Anualmente, é escolhida uma pessoa para encarnar a figura de um rei que organiza a festa e traz consigo uma coroa carregada de ouro emprestado pelos habitantes, que vale milhares de euros.
Mas as tradições fora do comum não se ficam por aqui. As crianças andam pelas ruas com maços de tabaco e, excecionalmente, têm permissão dos próprios pais para fumar, mas só durante os dois dias que dura a festa.
Ora a festa já começou, ontem, ao início da noite bem gelada, os termómetros marcam um grau. Luís Lourenço, o escolhido para ser o Rei da festa, comanda um grupo de tocadores de gaitas de fole, caixas e bombos e prepara-se para dar início às atividades que vão durar dois dias. “Fizemos uma arruada e a seguir vamos fazer a entrega de cerca de 200 quilos tremoços e 200 litros de vinho por todos os habitantes da aldeia. A quem me abrir a porta vou deixar tremoços e vinho”, conta.
Primeira paragem é na casa de António e Teresa, um casal que reside grande parte do ano no Porto, mas que nesta altura nunca falta à receção do Rei. “É uma questão de cortesia, porque vêm aqui desejar boas festas e nós fazemos questão de que eles entrem e bebam um copo e comam qualquer coisa. É um prazer recebê-los”, contam
A visita às casas da aldeia prolonga-se durante toda a noite com os gaiteiros do grupo “Encharca o Fole”. 16 jovens da terra que aceitaram o desafio, em 2019, de aprender esta arte. “Tínhamos sempre o gaiteiro de Vale Martinho que entretanto faleceu e havia dificuldade em arranjar um gaiteiro para fazer a festa, pelo que criamos este grupo para colmatar essa dificuldade”, conta Carlos Cadavez, ex-presidente da junta, e um dos fundadores do grupo.

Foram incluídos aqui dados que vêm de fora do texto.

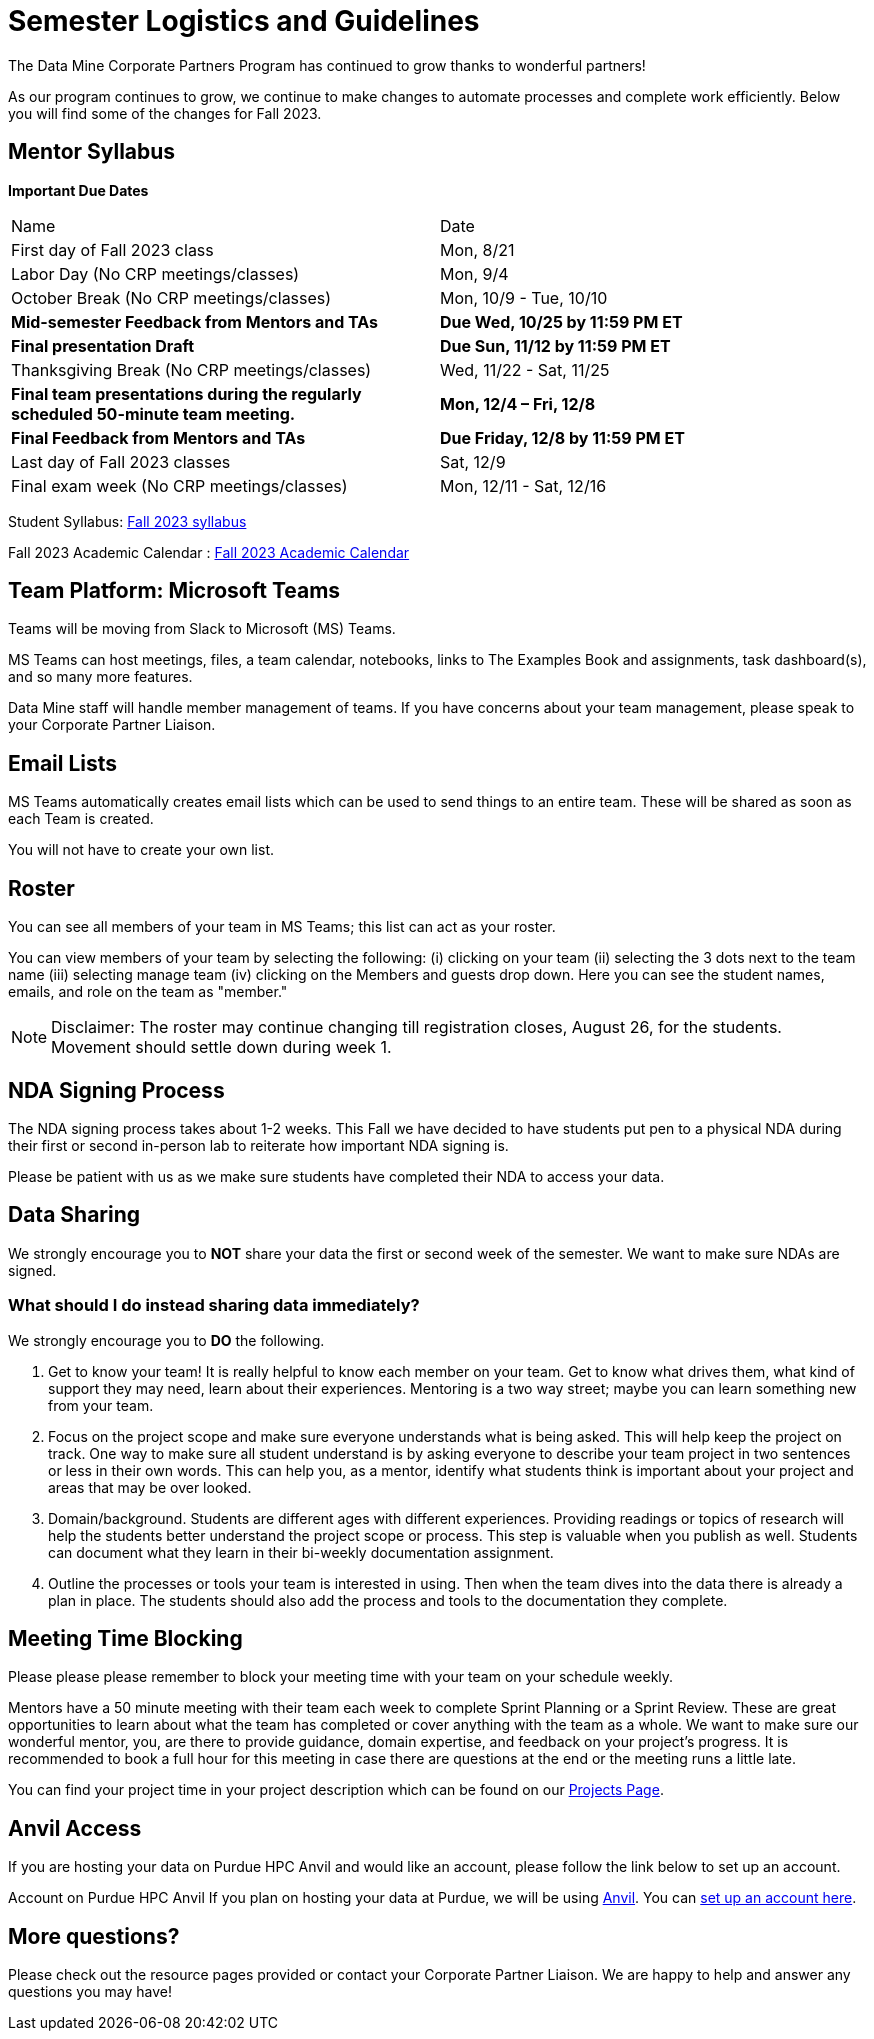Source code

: = Semester Logistics and Guidelines

The Data Mine Corporate Partners Program has continued to grow thanks to wonderful partners!

As our program continues to grow, we continue to make changes to automate processes and complete work efficiently. Below you will find some of the changes for Fall 2023.

== Mentor Syllabus

*Important Due Dates*

[cols="1,1"]
|===
|Name
|Date

|First day of Fall 2023 class
|Mon, 8/21

|Labor Day (No CRP meetings/classes)
|Mon, 9/4

|October Break (No CRP meetings/classes)
|Mon, 10/9 - Tue, 10/10

|*Mid-semester Feedback from Mentors and TAs*
|*Due Wed, 10/25 by 11:59 PM ET*

|*Final presentation Draft*
|*Due Sun, 11/12 by 11:59 PM ET*

|Thanksgiving Break (No CRP meetings/classes)
|Wed, 11/22 - Sat, 11/25 

|*Final team presentations during the regularly scheduled 50-minute team meeting.*
|*Mon, 12/4 – Fri, 12/8*

|*Final Feedback from Mentors and TAs*
|*Due Friday, 12/8 by 11:59 PM ET*

|Last day of Fall 2023 classes
|Sat, 12/9

|Final exam week (No CRP meetings/classes)
|Mon, 12/11 - Sat, 12/16

|===

Student Syllabus: https://c3addfe1.the-examples-book.pages.dev/crp/students/fall2023/syllabus[Fall 2023 syllabus]

Fall 2023 Academic Calendar : https://www.purdue.edu/registrar/calendars/2023-24-Academic-Calendar.html[Fall 2023 Academic Calendar]

== Team Platform: Microsoft Teams
Teams will be moving from Slack to Microsoft (MS) Teams.

MS Teams can host meetings, files, a team calendar, notebooks, links to The Examples Book and assignments, task dashboard(s), and so many more features. 

Data Mine staff will handle member management of teams. If you have concerns about your team management, please speak to your Corporate Partner Liaison. 

== Email Lists
MS Teams automatically creates email lists which can be used to send things to an entire team. These will be shared as soon as each Team is created. 

You will not have to create your own list.

== Roster
You can see all members of your team in MS Teams; this list can act as your roster.

You can view members of your team by selecting the following: (i) clicking on your team (ii) selecting the 3 dots next to the team name (iii) selecting manage team (iv) clicking on the Members and guests drop down. Here you can see the student names, emails, and role on the team as "member." 

[NOTE]
====
Disclaimer: The roster may continue changing till registration closes, August 26, for the students. Movement should settle down during week 1.
====

== NDA Signing Process
The NDA signing process takes about 1-2 weeks. This Fall we have decided to have students put pen to a physical NDA during their first or second in-person lab to reiterate how important NDA signing is.

Please be patient with us as we make sure students have completed their NDA to access your data. 

== Data Sharing
We strongly encourage you to *NOT* share your data the first or second week of the semester. We want to make sure NDAs are signed.

=== What should I do instead sharing data immediately?
We strongly encourage you to *DO* the following.

1. Get to know your team! It is really helpful to know each member on your team. Get to know what drives them, what kind of support they may need, learn about their experiences. Mentoring is a two way street; maybe you can learn something new from your team. 
2. Focus on the project scope and make sure everyone understands what is being asked. This will help keep the project on track. One way to make sure all student understand is by asking everyone to describe your team project in two sentences or less in their own words. This can help you, as a mentor, identify what students think is important about your project and areas that may be over looked. 
3. Domain/background. Students are different ages with different experiences. Providing readings or topics of research will help the students better understand the project scope or process. This step is valuable when you publish as well. Students can document what they learn in their bi-weekly documentation assignment. 
4. Outline the processes or tools your team is interested in using. Then when the team dives into the data there is already a plan in place. The students should also add the process and tools to the documentation they complete. 

== Meeting Time Blocking
Please please please remember to block your meeting time with your team on your schedule weekly. 

Mentors have a 50 minute meeting with their team each week to complete Sprint Planning or a Sprint Review. These are great opportunities to learn about what the team has completed or cover anything with the team as a whole. We want to make sure our wonderful mentor, you, are there to provide guidance, domain expertise, and feedback on your project's progress. 
It is recommended to book a full hour for this meeting in case there are questions at the end or the meeting runs a little late. 

You can find your project time in your project description which can be found on our link:https://projects.the-examples-book.com/projects/[Projects Page]. 

== Anvil Access
If you are hosting your data on Purdue HPC Anvil and would like an account, please follow the link below to set up an account. 

Account on Purdue HPC Anvil
If you plan on hosting your data at Purdue, we will be using link:https://www.rcac.purdue.edu/compute/anvil[Anvil]. You can link:https://the-examples-book.com/starter-guides/data-engineering/rcac/access-setup[set up an account here].

== More questions?
Please check out the resource pages provided or contact your Corporate Partner Liaison. We are happy to help and answer any questions you may have!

Atrás dos gaiteiros seguem algumas crianças que vão fumando cigarros. “Já fumamos desde que somos pequeninas, mas só nestes dois dias”, garantem Sara e Luísa que têm 14 e 15 anos, mas o Rui tem apenas 10. “Há três anos fumei três maços e agora deve ser a mesma quantidade, mas não fico com o vício”, afirma.
E a avó Rosa faz questão de desdramatizar as possíveis consequências de fumar cigarros em idades tão precoces. “O pai dele já foi Rei e quando era pequenino como ele também fumava, mas nunca mais pegou nos cigarros, só naqueles dias e nada mais. Isto já acontecia no tempo do meu bisavô que morreu com 98 anos”, assegura.
Ninguém sabe ao certo como e quando começou esta estranha tradição, nem o que ela possa significar, mas há relatos escritos que indicam ser para simbolizar a emancipação dos jovens.
Para Luís Lourenço, não há dúvidas: ser rei da festa “é uma pretensão de todos os habitantes e dou mais valor a esta festa do que há que acontece no Verão, porque é diferente é só nossa com as especificidades nas tradições dos tremoços do vinho dos gaiteiros percorrerem a festa e damos valor a isto”, confessa.
Este dia 6, começou bem cedo para o Rei que ostenta uma coroa revestida a veludo e adornada de objetos em ouro, emprestado pelos habitantes, como símbolo de riqueza e poder, volta a percorrer a aldeia para receber a "manda", ou seja, os donativos para custear a despesa da festa.
No centro da aldeia, quando o Rei chega, as pessoas presentes são convidadas a dançar a "Murinheira", (típica dos Celtas), uma dança vigorosa, um bailado guerreiro com um misto de cortesia.
A festa acaba com a celebração da missa, onde acontece a cerimónia de entronização e passagem do testemunho. O rei retira a coroa e coloca-a no novo “monarca” que vai organizar a festa em 2024.